The retroactivity provision is the most immediate compliance risk.
The retroactivity provision is the most immediate compliance risk. Businesses operating between January 1 and April 24, 2026, were doing so under a different legal framework, or at least a different expectation of one. The amendments change that retroactively, which may create both opportunities and obligations depending on how a business’s revenue falls relative to the thresholds once they are confirmed.
Tax advisors and legal counsel are the appropriate channel for navigating that exposure. The law is passed. The implementing guidance is the next critical document to watch.
A Framework Built for Flexibility, Not Certainty
This is not a reform that gives businesses a clean, simple answer. It gives Vietnam’s government a more adaptable set of tools, which is a different thing entirely.

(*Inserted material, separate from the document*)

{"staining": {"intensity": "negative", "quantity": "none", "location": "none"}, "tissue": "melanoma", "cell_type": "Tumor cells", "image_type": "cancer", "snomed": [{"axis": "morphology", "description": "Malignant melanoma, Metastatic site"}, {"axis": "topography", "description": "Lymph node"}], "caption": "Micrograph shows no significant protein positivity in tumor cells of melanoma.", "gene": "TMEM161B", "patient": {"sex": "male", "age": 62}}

The design is deliberate. Revenue-based exemption thresholds that can be adjusted administratively are more nimble than fixed statutory rates, but they also require businesses to stay current with regulatory developments rather than planning around a static framework.
For Vietnam’s small business community, the amendments represent genuine structural relief, particularly for household operators who have previously sat outside formal exemption regimes. The shape of that relief will become clearer once the implementing decrees arrive. Until then, the law is in force, the retroactive date has passed, and the planning conversation should already be underway.